Tento ignorar a parte em que ela disse "igual a você", como se eu fosse realmente depressivo. Eu não sou. Esse é só meu jeito. Pode ser que eu esteja meio desanimado com a vida e o mundo, mas não é tão sério. De qualquer forma, pergunto:

– Tinha?

– Tinha o quê?

Mal tenho forças para revirar os olhos de impaciência.

– Você disse que tinha uma amiga que teve depressão. O que aconteceu com ela?

Lilo hesita bastante antes de responder.

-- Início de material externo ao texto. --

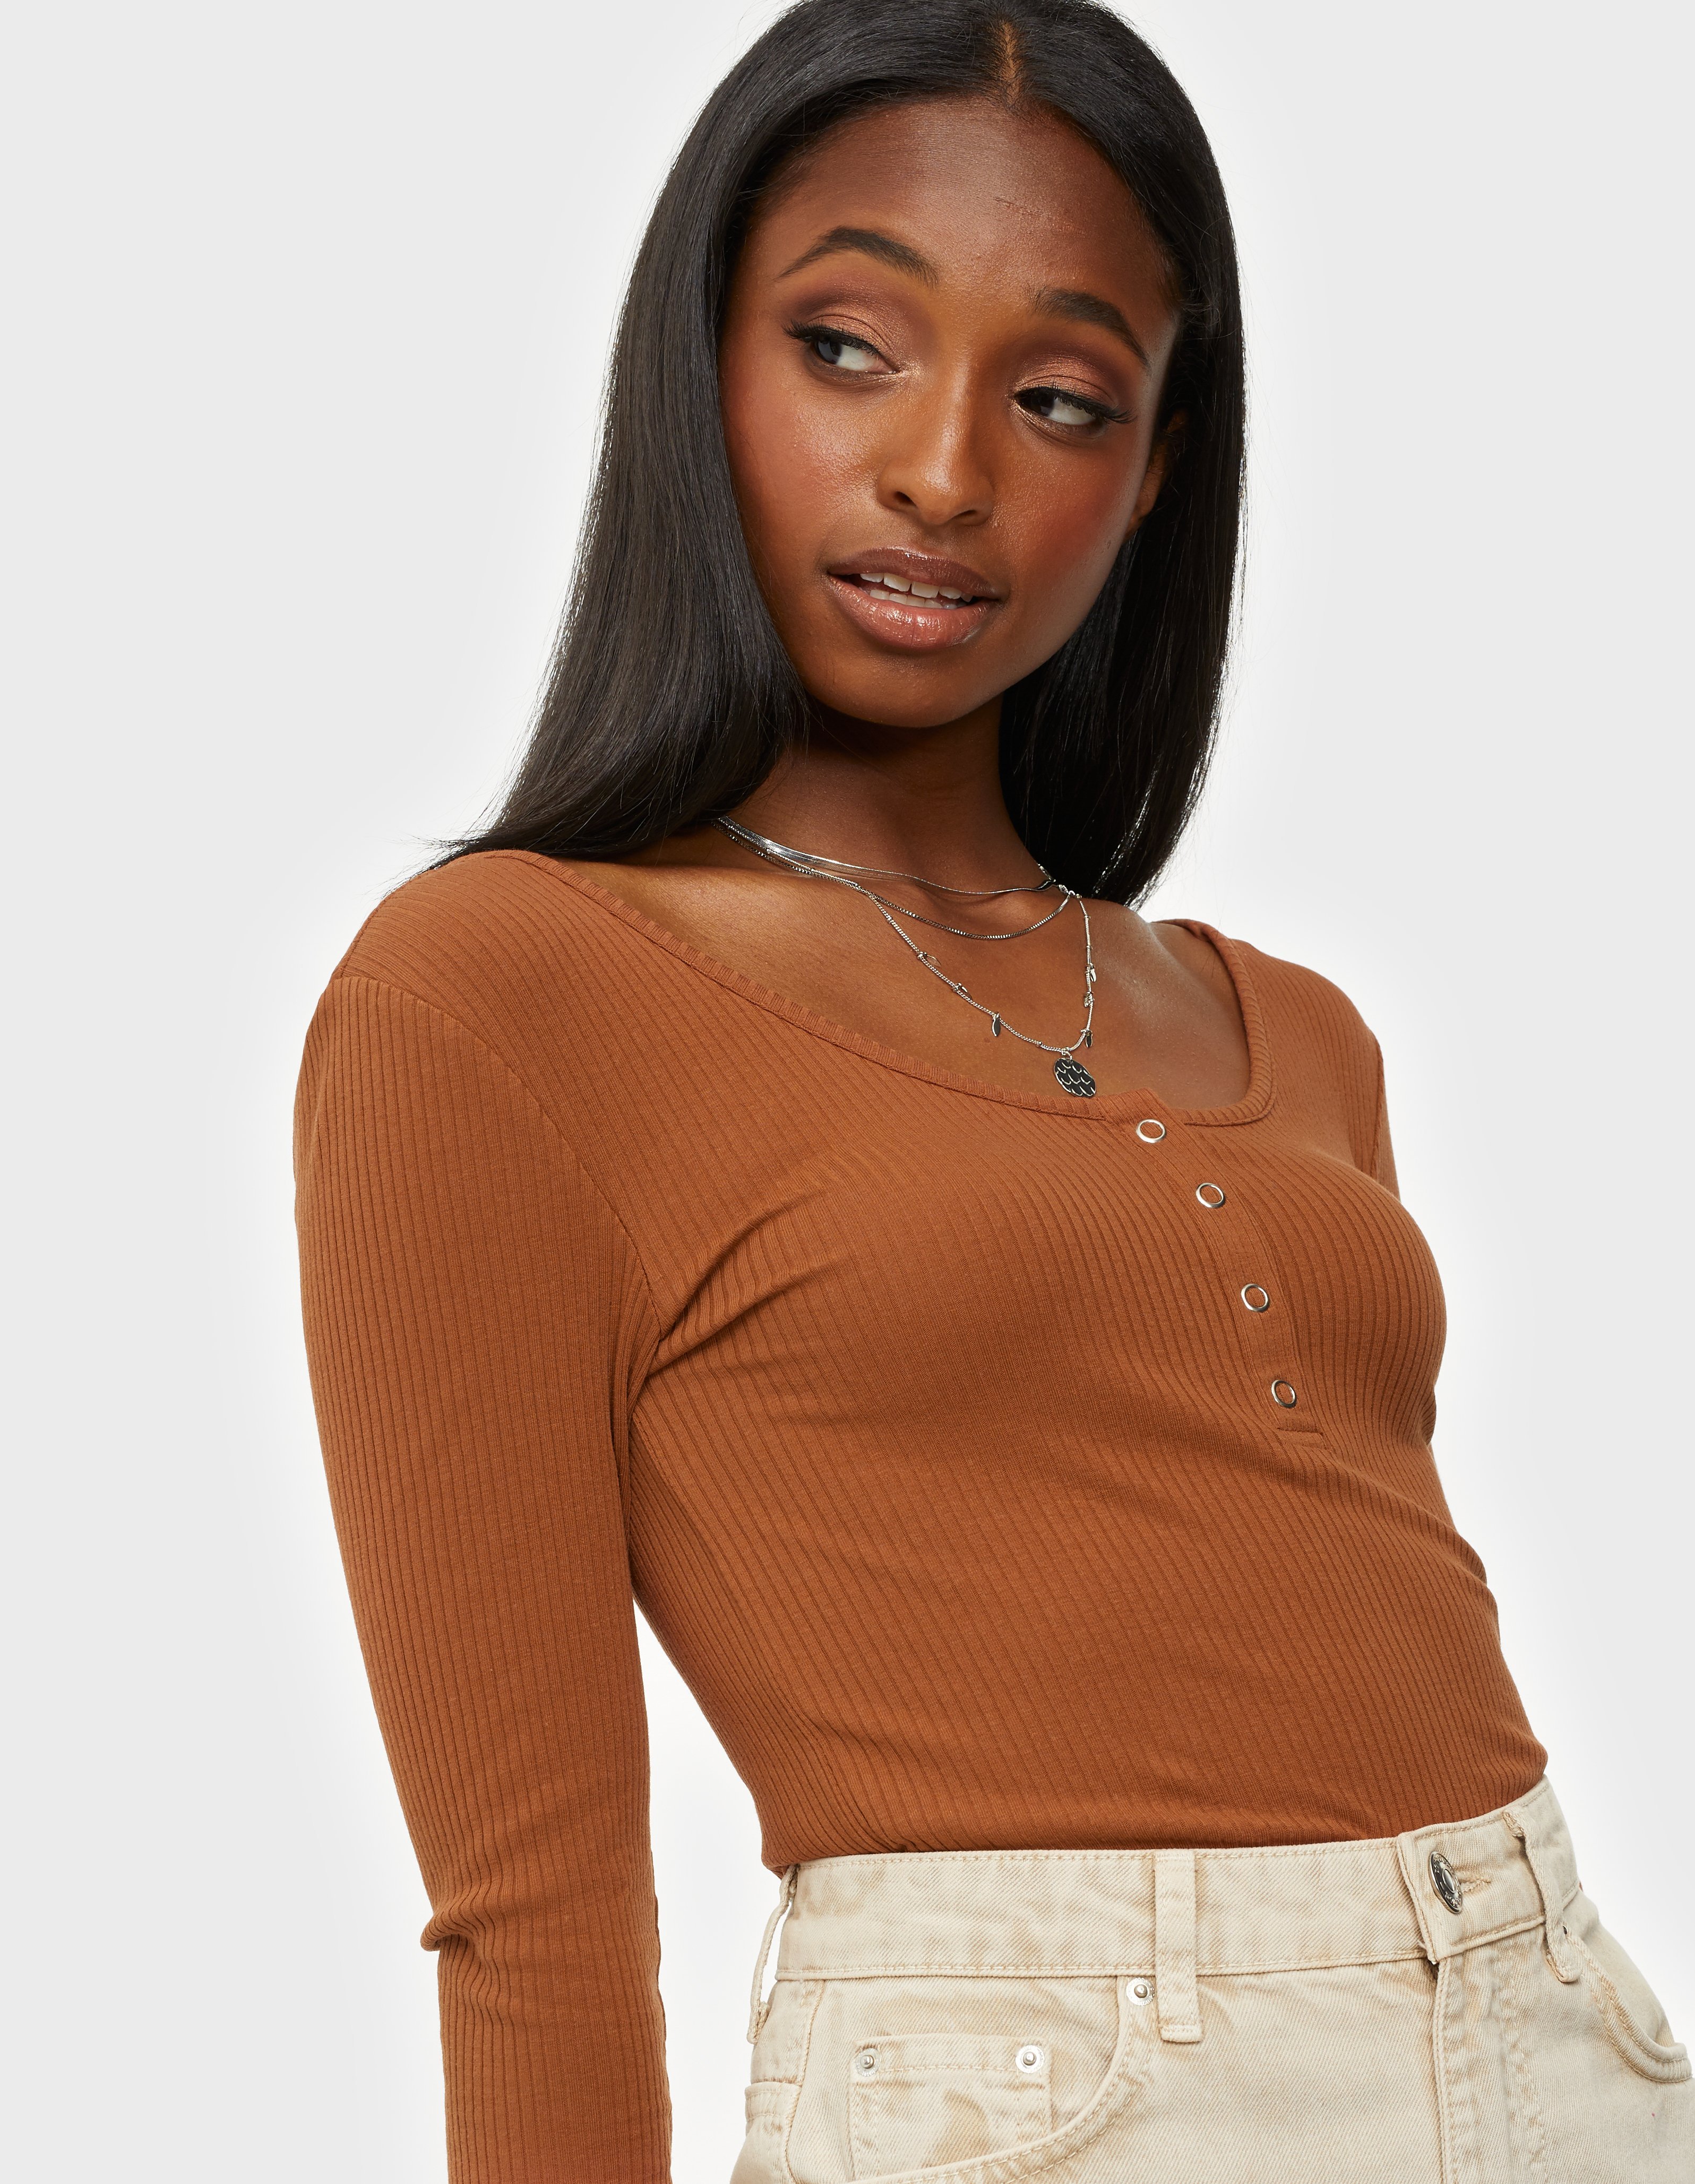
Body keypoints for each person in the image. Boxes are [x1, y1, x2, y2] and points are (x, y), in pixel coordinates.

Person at [292, 3, 1692, 2177]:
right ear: (695, 365)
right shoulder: (499, 991)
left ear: (1154, 469)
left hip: (1554, 2035)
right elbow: (534, 1909)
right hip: (1053, 2093)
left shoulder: (1296, 1027)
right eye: (846, 346)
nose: (944, 468)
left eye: (1056, 398)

Acho que ela não quer me contar a verdade.

– Ela está numa clínica particular em outra cidade.

Pela primeira vez desde que começamos a conversar, eu olho para ela. Quero ter certeza de que ela está sendo sincera, mas não consigo saber. É difícil decifrar seu olhar, a forma como ele se estende para longe, pensativo, e depois retorna para você, mirando profundamente como se pudesse enxergar sua alma. Não sei se gosto disso. Me sinto exposto. Não consigo olhar nos olhos dela por muito tempo e me admiro com a ironia: antigamente era eu quem provocava esse mesmo efeito nas pessoas.

– Enfim – ela continua, depois que nota que não falarei mais nada. – Você tem namorada. E ela é bem bonita.

Não respondo. Estamos migrando para o tipo de conversa sem sentido que não me interessa. Poucas coisas me interessam ultimamente. Jogar conversa fora definitivamente não é uma dessas coisas. Lilo parece não se importar, ela continua falando sozinha. Não presto atenção em tudo que ela diz, apenas deixo que fale o quanto quiser e continuo ocupado fazendo contornos e desenhos imaginários entre as constelações no teto do meu quarto.